Exercise instructions: Extract the line that contains "Около спорта" and every line after it to the end of the records below, exactly as written and nothing else.

Information provided:
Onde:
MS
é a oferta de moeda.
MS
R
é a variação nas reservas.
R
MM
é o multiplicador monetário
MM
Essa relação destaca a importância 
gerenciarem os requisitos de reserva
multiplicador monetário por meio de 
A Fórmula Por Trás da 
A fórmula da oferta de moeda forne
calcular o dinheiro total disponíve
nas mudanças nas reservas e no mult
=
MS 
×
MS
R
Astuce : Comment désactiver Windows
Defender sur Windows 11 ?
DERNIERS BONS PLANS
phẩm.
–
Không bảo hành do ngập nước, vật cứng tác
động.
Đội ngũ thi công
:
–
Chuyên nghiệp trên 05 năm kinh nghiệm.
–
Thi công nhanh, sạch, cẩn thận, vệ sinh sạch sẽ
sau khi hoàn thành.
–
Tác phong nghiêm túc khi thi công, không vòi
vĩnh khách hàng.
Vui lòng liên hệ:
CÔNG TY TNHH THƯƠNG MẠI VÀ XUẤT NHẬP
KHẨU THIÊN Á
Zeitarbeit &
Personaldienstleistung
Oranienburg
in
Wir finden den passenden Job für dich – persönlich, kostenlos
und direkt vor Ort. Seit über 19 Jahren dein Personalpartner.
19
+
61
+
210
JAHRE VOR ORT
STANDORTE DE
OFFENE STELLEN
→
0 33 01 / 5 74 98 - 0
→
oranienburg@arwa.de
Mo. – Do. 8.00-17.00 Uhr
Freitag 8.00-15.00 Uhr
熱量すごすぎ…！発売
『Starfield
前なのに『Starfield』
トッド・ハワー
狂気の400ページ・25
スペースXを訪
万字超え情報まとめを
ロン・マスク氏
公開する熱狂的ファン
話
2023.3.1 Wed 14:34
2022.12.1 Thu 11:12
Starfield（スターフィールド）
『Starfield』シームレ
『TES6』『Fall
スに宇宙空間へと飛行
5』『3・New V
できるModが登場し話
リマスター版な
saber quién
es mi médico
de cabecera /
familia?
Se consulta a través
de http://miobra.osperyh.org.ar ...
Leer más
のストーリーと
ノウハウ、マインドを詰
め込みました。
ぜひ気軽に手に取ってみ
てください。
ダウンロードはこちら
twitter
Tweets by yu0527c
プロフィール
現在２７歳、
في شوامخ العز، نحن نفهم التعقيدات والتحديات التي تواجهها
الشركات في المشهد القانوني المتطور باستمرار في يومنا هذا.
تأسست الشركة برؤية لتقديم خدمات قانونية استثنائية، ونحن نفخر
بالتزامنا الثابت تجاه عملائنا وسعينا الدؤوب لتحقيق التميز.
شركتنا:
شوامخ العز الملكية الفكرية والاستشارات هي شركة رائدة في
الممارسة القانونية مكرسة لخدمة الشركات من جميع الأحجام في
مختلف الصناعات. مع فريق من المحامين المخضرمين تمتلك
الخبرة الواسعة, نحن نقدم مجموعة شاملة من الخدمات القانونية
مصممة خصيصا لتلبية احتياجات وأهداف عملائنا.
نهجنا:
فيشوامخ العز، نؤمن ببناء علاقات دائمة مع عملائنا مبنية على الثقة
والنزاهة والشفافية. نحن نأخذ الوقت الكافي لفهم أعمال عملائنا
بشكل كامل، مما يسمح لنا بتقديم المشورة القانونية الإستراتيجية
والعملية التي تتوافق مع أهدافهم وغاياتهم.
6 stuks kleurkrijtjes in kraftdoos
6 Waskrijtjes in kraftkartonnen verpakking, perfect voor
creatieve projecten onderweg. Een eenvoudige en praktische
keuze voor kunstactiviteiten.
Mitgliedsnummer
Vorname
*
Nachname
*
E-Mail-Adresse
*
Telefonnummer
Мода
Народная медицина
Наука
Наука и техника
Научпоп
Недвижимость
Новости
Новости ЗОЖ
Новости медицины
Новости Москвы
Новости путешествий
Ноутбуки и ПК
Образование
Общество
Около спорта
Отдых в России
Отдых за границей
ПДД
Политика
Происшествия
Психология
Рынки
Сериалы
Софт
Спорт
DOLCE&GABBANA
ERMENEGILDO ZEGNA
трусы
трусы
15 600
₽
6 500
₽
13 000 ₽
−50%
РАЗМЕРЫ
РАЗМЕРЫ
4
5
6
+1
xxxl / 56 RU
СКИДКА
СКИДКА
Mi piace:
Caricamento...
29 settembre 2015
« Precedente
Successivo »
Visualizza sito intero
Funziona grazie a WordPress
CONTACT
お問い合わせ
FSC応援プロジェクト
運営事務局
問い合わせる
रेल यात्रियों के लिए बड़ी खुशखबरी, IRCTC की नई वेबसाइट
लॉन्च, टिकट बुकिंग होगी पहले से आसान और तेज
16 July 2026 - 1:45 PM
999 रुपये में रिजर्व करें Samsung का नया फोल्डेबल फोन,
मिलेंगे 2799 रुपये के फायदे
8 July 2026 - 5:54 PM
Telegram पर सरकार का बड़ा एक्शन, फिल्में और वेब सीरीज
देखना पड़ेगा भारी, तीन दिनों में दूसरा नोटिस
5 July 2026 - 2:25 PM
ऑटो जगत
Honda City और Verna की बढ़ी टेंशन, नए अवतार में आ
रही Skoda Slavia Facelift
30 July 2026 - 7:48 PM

Result for this task:
Около спорта
Отдых в России
Отдых за границей
ПДД
Политика
Происшествия
Психология
Рынки
Сериалы
Софт
Спорт
DOLCE&GABBANA
ERMENEGILDO ZEGNA
трусы
трусы
15 600
₽
6 500
₽
13 000 ₽
−50%
РАЗМЕРЫ
РАЗМЕРЫ
4
5
6
+1
xxxl / 56 RU
СКИДКА
СКИДКА
Mi piace:
Caricamento...
29 settembre 2015
« Precedente
Successivo »
Visualizza sito intero
Funziona grazie a WordPress
CONTACT
お問い合わせ
FSC応援プロジェクト
運営事務局
問い合わせる
रेल यात्रियों के लिए बड़ी खुशखबरी, IRCTC की नई वेबसाइट
लॉन्च, टिकट बुकिंग होगी पहले से आसान और तेज
16 July 2026 - 1:45 PM
999 रुपये में रिजर्व करें Samsung का नया फोल्डेबल फोन,
मिलेंगे 2799 रुपये के फायदे
8 July 2026 - 5:54 PM
Telegram पर सरकार का बड़ा एक्शन, फिल्में और वेब सीरीज
देखना पड़ेगा भारी, तीन दिनों में दूसरा नोटिस
5 July 2026 - 2:25 PM
ऑटो जगत
Honda City और Verna की बढ़ी टेंशन, नए अवतार में आ
रही Skoda Slavia Facelift
30 July 2026 - 7:48 PM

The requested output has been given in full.